All the recent decisions discussed above establish controlling law for Colorado law enforcement agencies.  With these cases, the appellate courts have made it clear they will highly scrutinize vehicle impoundments undertaken pursuant to the community caretaking rationale, especially those involving vehicles legally parked on private property.  To protect your agency from claims of unconstitutional impoundments:

  • Ensure your department has a standardized policy that conforms to the law and is readily available to all sworn personnel.
  • If an impoundment pursuant to the community caretaking rationale is performed, make sure the officer writes a detailed report documenting the reasons the impound was necessary.
  • Review how the courts applied the factors in the above cases and determine if training is necessary for your agency’s officers.

Fourth Amendment claims related to police operations are nothing new.  And as you know police operations are often the subject of litigation and close judicial scrutiny.  Where claims arise, CIRSA members and their officers have law enforcement liability coverage providing certain protections against claims, including claimed Fourth Amendment violations arising from vehicle impoundments.  But risks of liability around these issues can be significant, and can have significant impacts on departments, the officers involved, and on public funds.

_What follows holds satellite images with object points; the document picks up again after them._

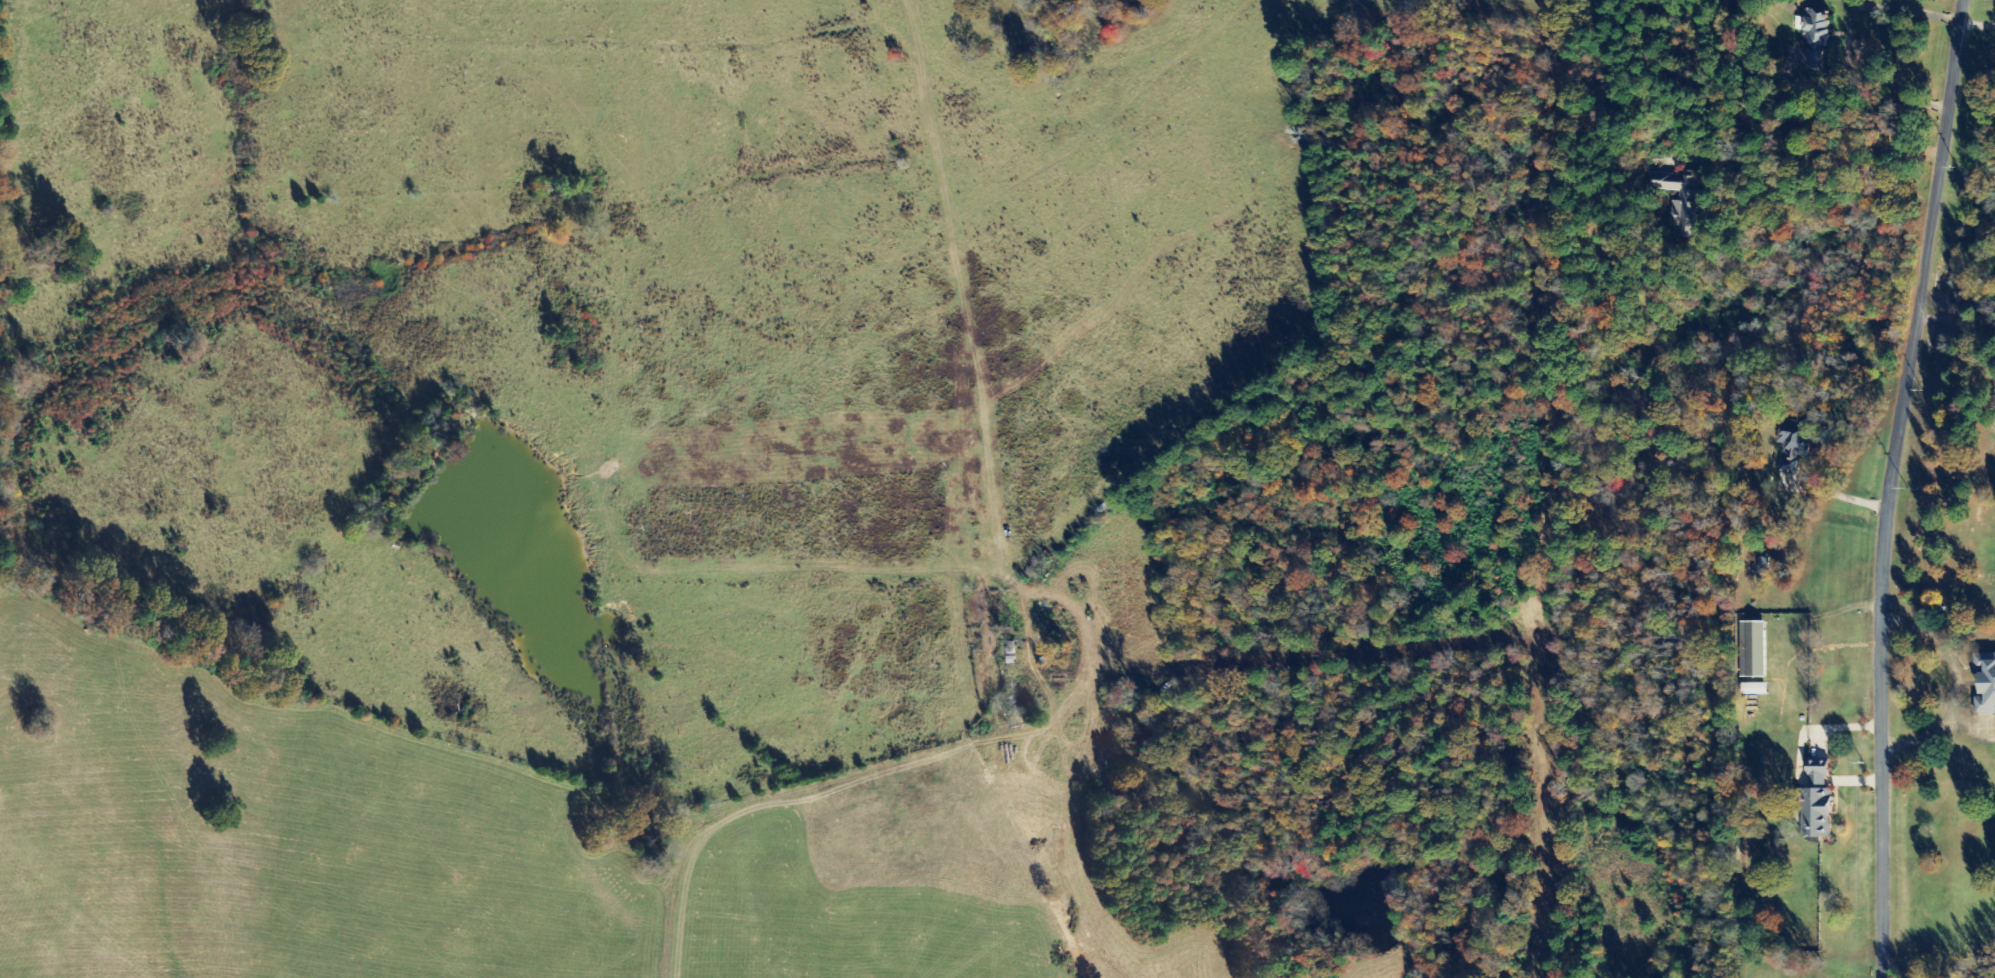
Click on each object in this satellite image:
building: (1817, 37)
building: (1681, 200)
building: (1792, 445)
road: (1894, 486)
building: (1756, 650)
building: (1987, 685)
building: (1818, 803)
airport: (436, 847)

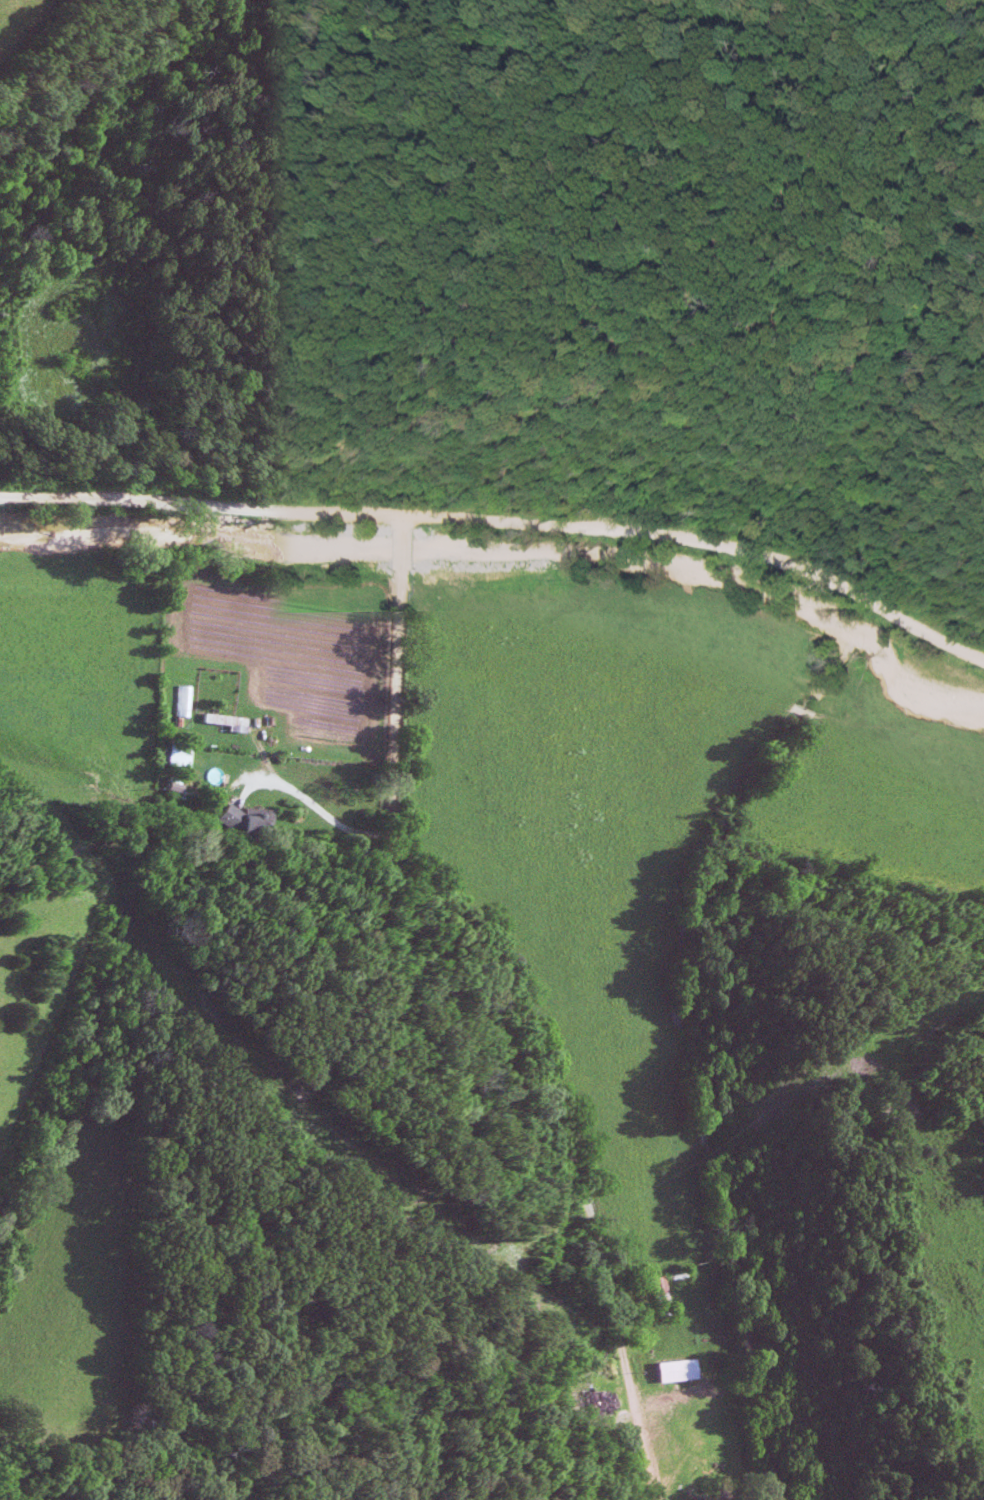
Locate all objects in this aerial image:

To reduce your risks of liability related to vehicle impoundments under the community caretaking rationale, we suggest reviewing the recent cases summarized above and updating your policies and procedures if and as needed.


[1] The community-caretaking rationale provides an exception to the warrant requirement in recognition of the fact that some police encounters are “wholly unrelated to the desire to prosecute for crime,” and that “police officers are not only permitted, but expected, to exercise what the Supreme Court has termed ‘community caretaking functions.’”  While the exception cannot be used as an investigatory tool, it can in appropriate circumstances justify seizing personal property—including automobiles.  United States v. Chavez, 985 P.3d at 1243 (internal citations and quotations omitted).